Write out the records that follow exactly. Do not include pictures.

*** GIVEN DATA ***

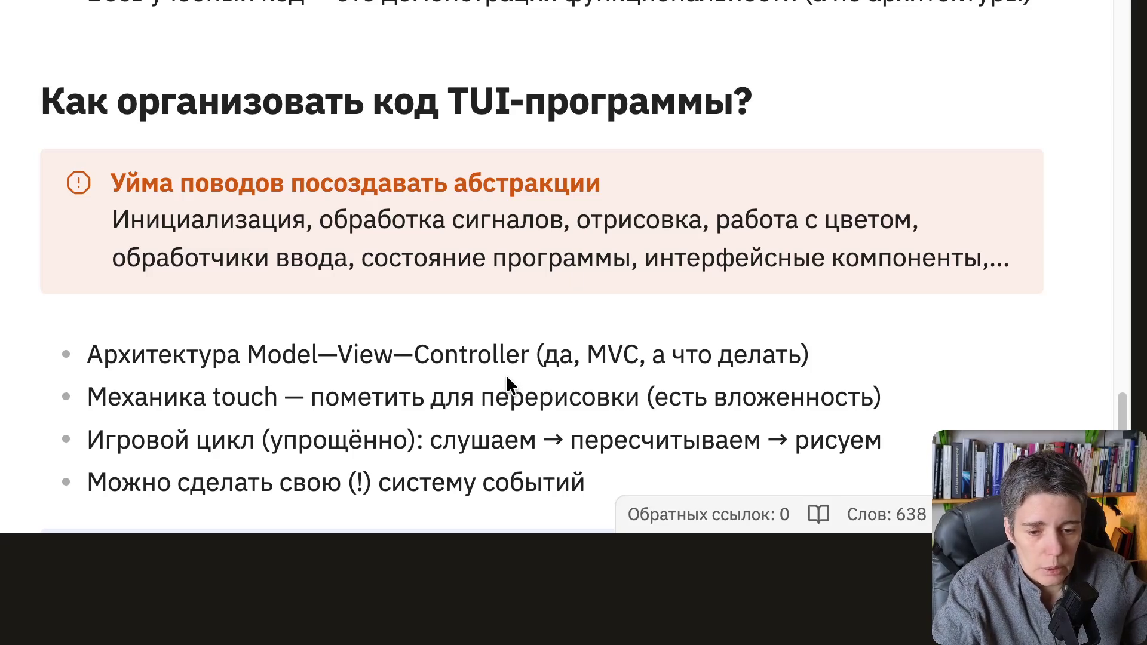
{"action": "scroll", "coordinate": [507, 375], "scroll_direction": "down", "scroll_amount": 1}
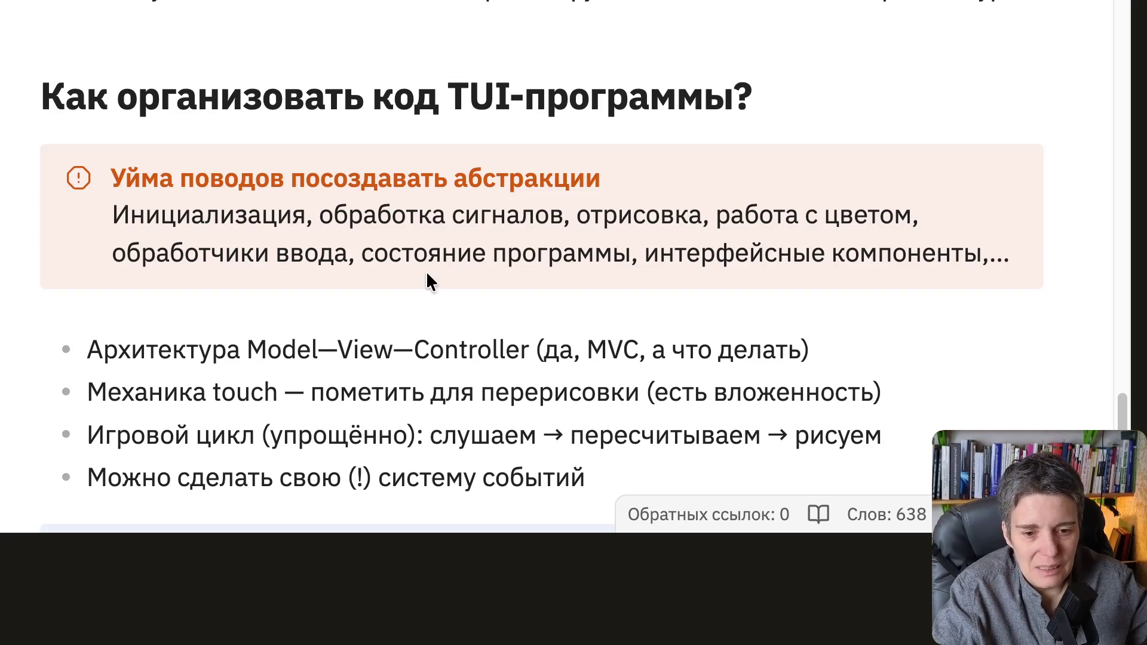
{"action": "scroll", "coordinate": [426, 278], "scroll_direction": "down", "scroll_amount": 1}
{"action": "scroll", "coordinate": [426, 278], "scroll_direction": "down", "scroll_amount": 1}
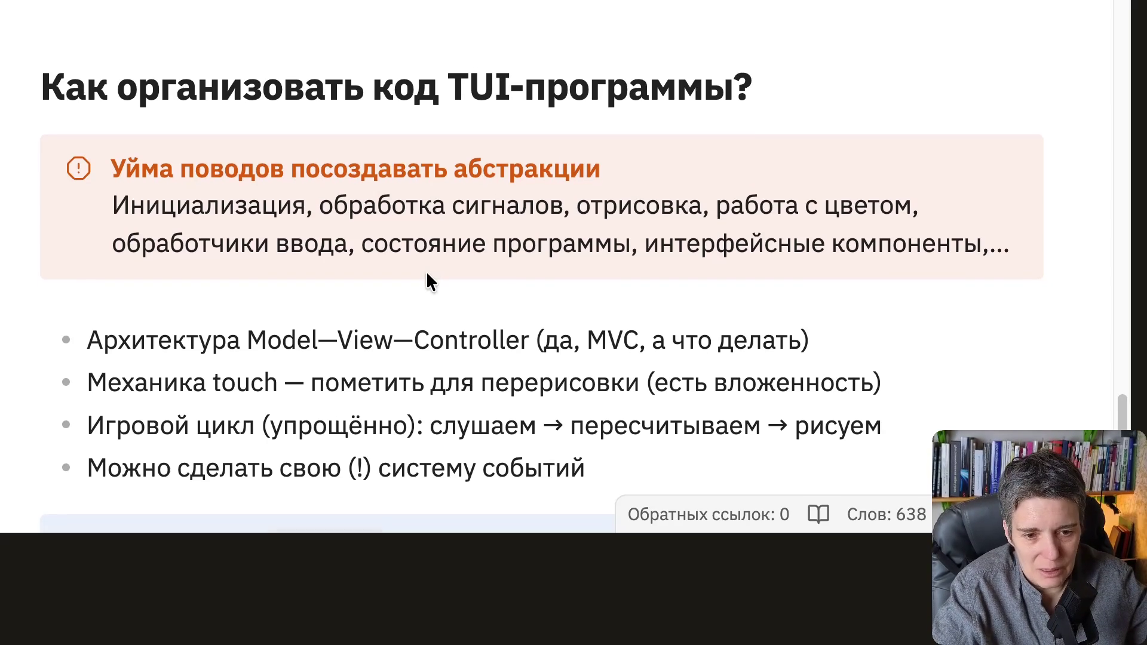
{"action": "scroll", "coordinate": [426, 278], "scroll_direction": "down", "scroll_amount": 1}
{"action": "scroll", "coordinate": [426, 278], "scroll_direction": "down", "scroll_amount": 1}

***

# SOLUTION TO THE PROBLEM
{"action": "scroll", "coordinate": [507, 375], "scroll_direction": "down", "scroll_amount": 1}
{"action": "scroll", "coordinate": [426, 278], "scroll_direction": "down", "scroll_amount": 1}
{"action": "scroll", "coordinate": [426, 278], "scroll_direction": "down", "scroll_amount": 1}
{"action": "scroll", "coordinate": [426, 278], "scroll_direction": "down", "scroll_amount": 1}
{"action": "scroll", "coordinate": [426, 278], "scroll_direction": "down", "scroll_amount": 1}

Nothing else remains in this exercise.